Semen, as we know, is a complex chemical mixture of testosterone, estrogen and other things, including oxytocin and prostaglandins; and these are absorbed into the bloodstream through the vaginal walls.
Gallup had read a previous paper, written in 1986 by a psychologist named P.G. Ney, who, upon noting the recovery of a severely depressed woman following a sexual encounter, hypothesized that semen had cured her. Intrigued, Gallup recruited a group of 293 undergraduate women from the Albany campus to survey.
This survey was composed questions about their sex lives and habits, including how often they had it, how long it had been since they'd had it, and what type of birth control they used. Alongside the survey, the women were given the Beck Depression Inventory, a questionnaire used to determine the level of depression in patients.
The results were in keeping with the Ney hypothesis.
Looking at the data side by side, Gallup discovered that women who did not use condoms were less depressed than women who did or those who were not having sex. Conversely, women who did not use condoms experienced more feelings of depression when they were not having sex. Further, women who did not use condoms were more likely to jump into another relationship following a break-up than women who did.
This suggested to Gallup that ejaculate doesn't simply possess antidepressant qualities, but that it is a drug, and women who regularly take it in become, in a sense, addicted to it and prone to suffer symptoms of withdrawal.
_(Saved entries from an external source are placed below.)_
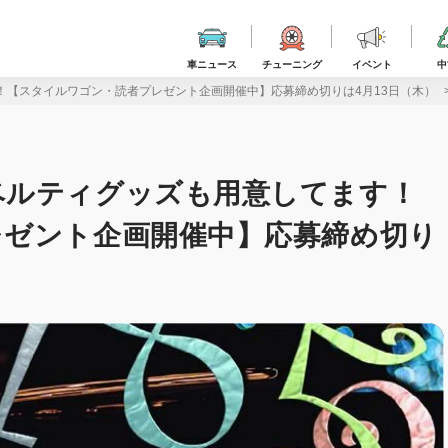
車ニュース
チューニング
イベント
中
！【スタイルワゴン・読者プレゼント企画開催中】応募締め切りは4月13日（木）
ベルティグッズも用意してます！
レゼント企画開催中】応募締め切り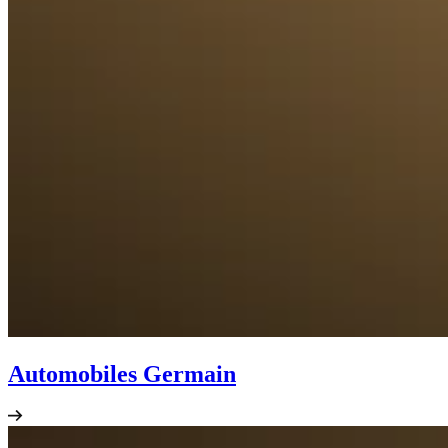
Automobiles Germain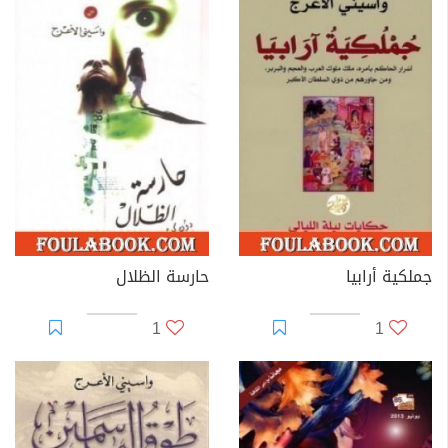
جملكية أرابيا
حارسة الظلال
1
1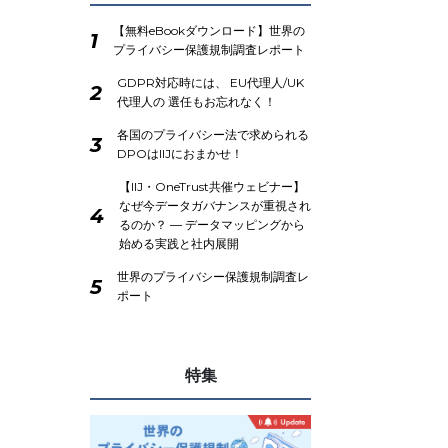
【無料eBookダウンロード】世界の
1
プライバシー保護規制調査レポート
GDPR対応時には、 EU代理人/UK
2
代理人の 選任もお忘れなく！
各国のプライバシー法で求められる
3
DPOはIIJにおまかせ！
【IIJ・OneTrust共催ウェビナー】
なぜ今データガバナンスが重視され
4
るのか？ ― データマッピングから
始める実践と社内展開
世界のプライバシー保護規制調査レ
5
ポート
特集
The rebound is, according to these findings, nothing but an addict's way of getting more of her favorite drug.
According to New Scientist, Gallup has unpublished data from a larger group of 700 women further supporting these findings.
But as Martin F. Downs pointed out in a Salon article, “It is a reasonable hypothesis that women whose partners do not use condoms are in more intimate relationships than those whose partners do.” And intimacy is related to fulfillment as well.
Intimacy and bonding were not studied by Gallup. His stance is that these factors do not confound the results.
Is it really so simple?
WHEN WE WERE YOUNG
I see we're going to start at the beginning. Oh, all right. Well, let me tell you the story of Frederick II of Hohenstaufen, Holy Roman Emperor and inquisitive man of science. He wanted to find the original human language and devised an experiment to do just that by taking on a group of infants to rear, instructing the wet nurses who cared for them to remain absolutely silent when handling them. In this way, the Emperor would discover whether Hebrew, Greek, Latin, Arabic or the tongue of their parents, were the natural language of the children once their voices matured.
But something astonishing happened: all the infants died before they said a single word. As his chronicler, the monk Salimbene de Adam wrote, “children could not live without clapping of hands, and gestures, and gladness of countenance, and blandishments.” Frederick II had inadvertently conducted the first study on human bonding.
Later, in the 1940s, René Árpád Spitz would report similar results when studying a orphans in institutions, who, to protect them from exposure to germs, were fed and cleaned but denied any other human contact. These children became ill, losing weight and succumbing to disease at an alarmingly higher rate than children in the community outside their intitutions' walls.